Instructions:
1. Reproduce word for word the portion of the article on back labor starting with "Back labor is" and going on through "canal face up.".
2. Render this sentence from the article on back labor in Spanish: "Gravity pulls on the body of the baby, swinging it forward if mother is leaning forward, or backward if she is leaning back."

Back labor is excruciating. It is to be avoided, if possible. The back labor I am referring to is the pain of labor felt more in the lower back than in the belly of the mother, and is caused by a baby coming down the birth canal face up.
First a bit of terminology. “Anterior” means toward the front, specifically the front of the mother. “Posterior” means toward the back. The “occiput” is the back of the head. In obstetrics we describe a baby’s position during labor as Occiput Anterior (OA) or Occiput Posterior (OP). Most mothers have OA babies, which are easier to deliver.
In the picture you can see the mother’s bones are colored orange. The baby proceeding down and out in an occiput anterior position more naturally conforms to the passage. The unfortunate baby in the occiput posterior position has to squeeze the protruding occiput past the inward point of his mother’s spine. This puts immense pressure on her bones, causing pain.
Usually the baby spins around before emerging. Rarely, babies do not spin and are born looking in the same direction as their mother. This is especially unusual in a first time mother. Sometimes, if a baby does not spin, it simply does not emerge, and a Cesarean section is required.
What can a mother do to prevent the occiput posterior presentation? Sometimes nothing. Sometimes this happens because of the mismatch of baby’s head shape to mother’s pelvis shape. Sometimes the spinning capacity of the baby is limited by its umbilical cord. But there are two actions I advise my mothers to prevent some cases.
First, lean forward in your daily activities. We women are descended from generations of women who successfully gave birth vaginally and who spent their days bending over repeatedly to tend the hearth, wash the clothes in the river, churn the butter, plant the rice, etc. Only with the advent of modern technology did women begin to spend most of their day leaning back. Now women lean back when they watch tv, drive their cars, or work at their desks. Gravity pulls on the body of the baby, swinging it forward if mother is leaning forward, or backward if she is leaning back. So remember your grandmother, and lean forward. You can also do hands and knees cat arches several times a day, to pull baby up out of the pelvis where gravity can do the work of swinging baby’s back forward.
A second action a woman can take to deal with an OP presentation, is to ask that her healthcare provider not break her water. Having an intact amniotic sack helps lubricate and cushion baby’s head to encourage it to rotate. “Let’s break your water to get things moving,” sounds so innocent, even helpful, but with an OP presentation, this could be a mistake.
Penny Simkin and Ruth Ancheta, two doulas, wrote a wonderful book in 1994 and revised several times since called, The Labor Progress Handbook. This has been used by doulas, midwives and a few wise physicians in the years since for its natural ideas for the management of OP babies. In their book, the use of movement and positioning, massage, and equipment such as birthing balls are described to encourage babies to turn and descend. Methods for dealing with the pain of an OP presentation are also described, including pressure on the tops of the hipbones, pressure on the tailbone, TENS (electrical stimulation), and the administration of sterile water papules. The purpose of these methods is to avoid an epidural, which then places the woman in bed for the duration, eliminating the possibility of doing all the aforementioned maneuvers to spin the baby.
With a determined mother, a committed team, and experts in the Simkin/Ancheta techniques, OP babies can be born vaginally and healthy more often than they are. Obstetric residency programs do not routinely teach the moves, the positions, and the massage, use of sterile water papules and TENS for labor. This is unfortunate.

Given data:
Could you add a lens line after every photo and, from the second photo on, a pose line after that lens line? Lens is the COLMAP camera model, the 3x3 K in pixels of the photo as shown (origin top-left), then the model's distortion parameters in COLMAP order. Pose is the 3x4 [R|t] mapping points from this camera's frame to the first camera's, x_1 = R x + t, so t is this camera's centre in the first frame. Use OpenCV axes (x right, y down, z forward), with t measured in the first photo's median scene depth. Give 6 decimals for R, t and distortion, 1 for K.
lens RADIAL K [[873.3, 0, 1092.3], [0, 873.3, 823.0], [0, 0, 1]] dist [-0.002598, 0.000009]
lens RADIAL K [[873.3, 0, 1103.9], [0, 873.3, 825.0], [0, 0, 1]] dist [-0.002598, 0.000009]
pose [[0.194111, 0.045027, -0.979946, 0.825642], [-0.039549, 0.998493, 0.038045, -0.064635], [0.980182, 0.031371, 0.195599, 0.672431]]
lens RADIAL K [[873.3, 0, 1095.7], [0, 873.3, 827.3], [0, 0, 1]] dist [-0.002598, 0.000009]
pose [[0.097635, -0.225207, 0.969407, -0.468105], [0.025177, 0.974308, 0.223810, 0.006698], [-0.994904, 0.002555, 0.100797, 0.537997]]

Results of the exercise:
1.
Back labor is excruciating. It is to be avoided, if possible. The back labor I am referring to is the pain of labor felt more in the lower back than in the belly of the mother, and is caused by a baby coming down the birth canal face up.

2. La gravedad tira del cuerpo del bebé y lo balancea hacia adelante si la madre se inclina hacia adelante, o hacia atrás si se inclina hacia atrás.